HR simply suggested that Stratton take Tresko
and Murphy out for coffee to discuss the problem.
The Straub investigator, former federal prosecutor Kris Cappel, asked her about her experience with human resources in this situation.
"It was humiliating. It was frustrating. It was tiring," Stratton told Cappel. "It made me feel like I wasn't important enough to move forward and that, you know, 'so what, so you were treated poorly. Get over it.' And I wasn't willing to do that because I didn't think that anybody should have to go through something like that."
Tresko, according to Stratton's claim, did
take Stratton out to lunch, but only to ask her how she could get her to "move along" out of her current job, possibly by paying the difference between the public information officer job and any new one.
By the middle of February of 2012, their harassment had succeeded: No longer able to tolerate the "cruel and insensitive" treatment, Stratton left the job for a position in the city clerk's office, giving up a better salary and benefits.

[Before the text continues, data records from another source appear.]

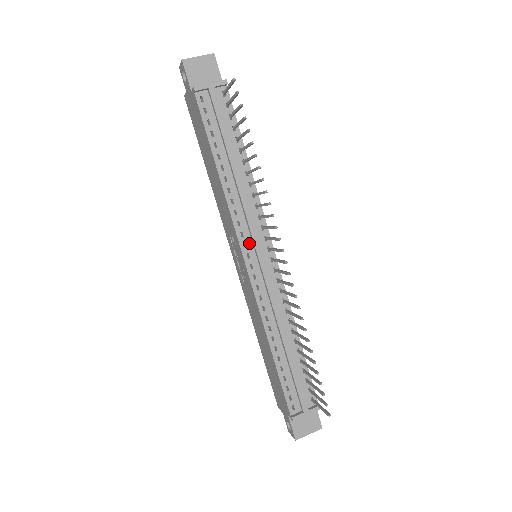
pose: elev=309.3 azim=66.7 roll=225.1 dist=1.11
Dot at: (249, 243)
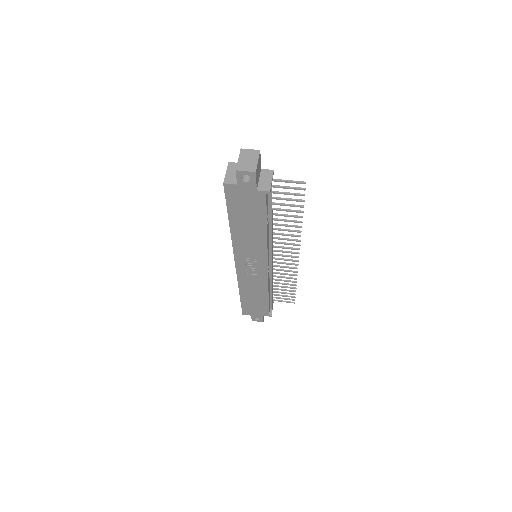
Dot at: (269, 256)
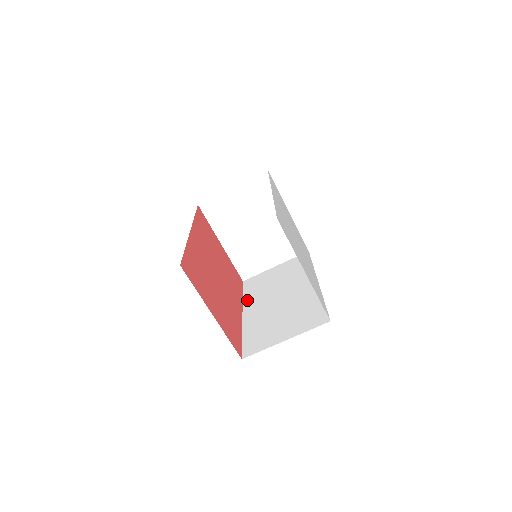
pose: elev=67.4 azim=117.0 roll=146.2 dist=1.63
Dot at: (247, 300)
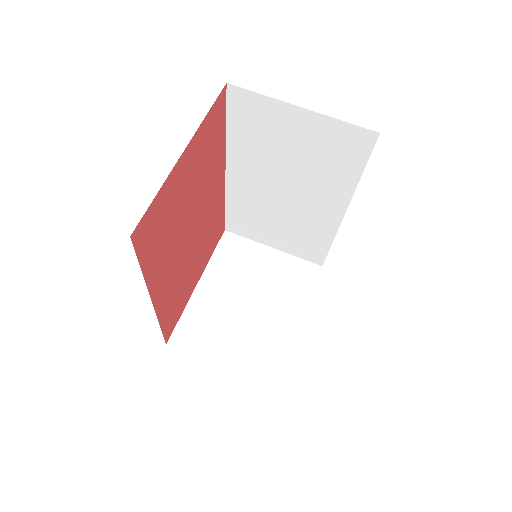
Dot at: occluded
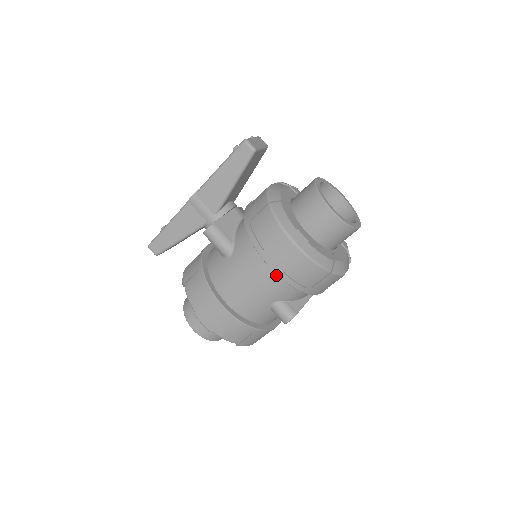
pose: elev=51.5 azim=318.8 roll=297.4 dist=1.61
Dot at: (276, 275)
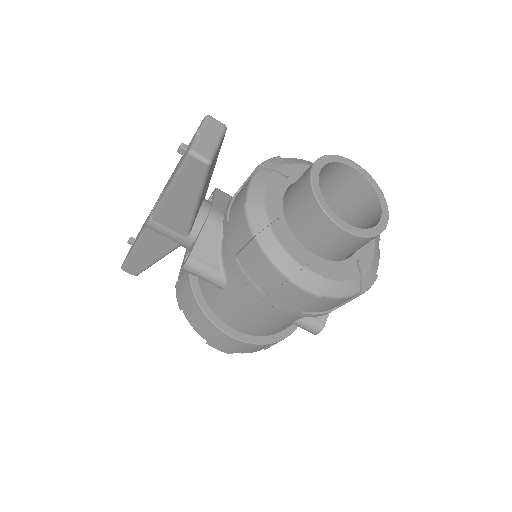
Dot at: occluded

Dunlap was rehired — but was laid off a year later as part of Condon's reorganization of the communication's department
attempted to contact Dunlap through a Facebook message, and to contact Tresko
through the city's communications office,
but has not yet heard back from either.
"What you learn very quickly is that, in order for you to get anywhere, you have to file a complaint with HR," Stratton says. "Filing the formal claim was the last thing that I wanted to do."
It took a
written complaint, three months after her initial informal complaint, to actually spark action from the city. Until she actually filed that complaint, nothing had happened.
The Cappel report revealed that the city rarely takes action unless a formal complaint is filed. But Stratton says that filing that complaint was her last resort.
"For me to ask for help is a big deal," Stratton says.
She says she gets why no one ever filed a formal HR complaint against Straub, despite how he treated his staff.
"I can understand it. I can totally understand it," Stratton says. "It was a situation where you just felt like HR wasn’t going to do anything about it."
Ultimately, the city's independent investigator found that Stratton had been subject to behavior that violated the city's harassment policies. But because she had demoted herself into a job in the city clerk's office, Stratton says, she had to file a legal claim to get compensated for her lost wages and damages. The claim asked for nearly $185,000 in damages.
Ultimately, the city settled with Stratton, giving her $5,260 in lost wages and giving her and her attorney $44,540 for general damages. To her, the whole experience made her think: If handling a hostile work environment was tough for her,
how tough would it be for other city employees in similar situations?
"I’m not afraid to stand up and speak up for myself. I think I’m confident," Stratton says. "For somebody like me to feel so unimportant to anybody, I can’t imagine how an employee [can deal with it] who doesn’t have that confidence and doesn’t have that strength and just the plain stubbornness to follow it through. What do they do? Who talks to them?"
In the aftermath of the Straub report, the Condon administration has recognized the need to improve its human resources policies. Already, it says, it's adding a telephone line to allow employees to anonymously lodge complaints.